I think it will need to be a "nearly banned" ground rather than the "middle" ground, though.

> Ad companies need to be reined in. They cannot control themselves.

This part I agree with.

> The only solution is [...] to make sure that anyone who gets that idea will never get it again.

But, this part, I think that won't work. Even if it does work (which it won't), it is bad for freedom of speech and freedom of opinion.


The excessive advertising also results in waste of paper and waste of time, wasted computer power and disk space, lighted advertising making light pollution, etc. This is in addition to issues of happiness, dishonesty, etc.

Yes, that would be an example of an acceptable advertising, and is better than what they usually do too much instead.

I would agree, that I would rather not suffer imposed advertising I did not ask for even if missing out some products.

However, you can have e.g. a magazine that lists computer parts if you want to buy that (as mentioned by another comment), or in a restaurant that has a sign on the wall (or a printed menu) indicating new items, or a news paper might have a section relating to restaurants or movies or whatever else you might want to buy, or there might be publications that specialize in these things if you are deliberately trying to look for them.
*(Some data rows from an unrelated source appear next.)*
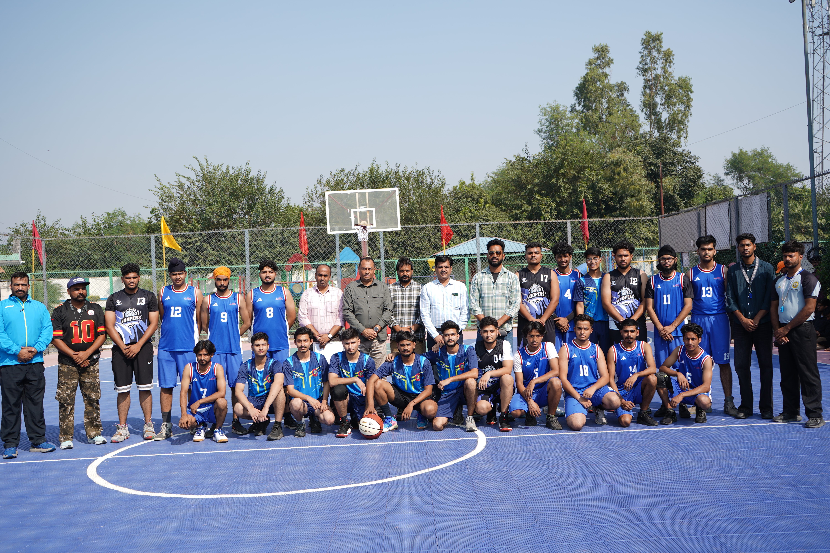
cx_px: 415
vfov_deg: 37.9
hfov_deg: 54.4
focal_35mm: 35
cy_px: 276
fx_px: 807
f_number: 6.3
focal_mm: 35
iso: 50
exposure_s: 1/160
They should not need to put advertising anywhere, and they should not need to make it excessive or abusive or dishonest like they do, etc.

(Products that they advertise way too much often have some problems other than just the advertising, too.)


Okay, thw question then becomes: How do we get people to deliberatly look?

Say I have this stunning webshop with margins smaller than bezos toilet breaks. How do I survive out there in the jungle?


> Okay, thw question then becomes: How do we get people to deliberatly look?

You don't. Because you don't get to manipulate my attention. That simple.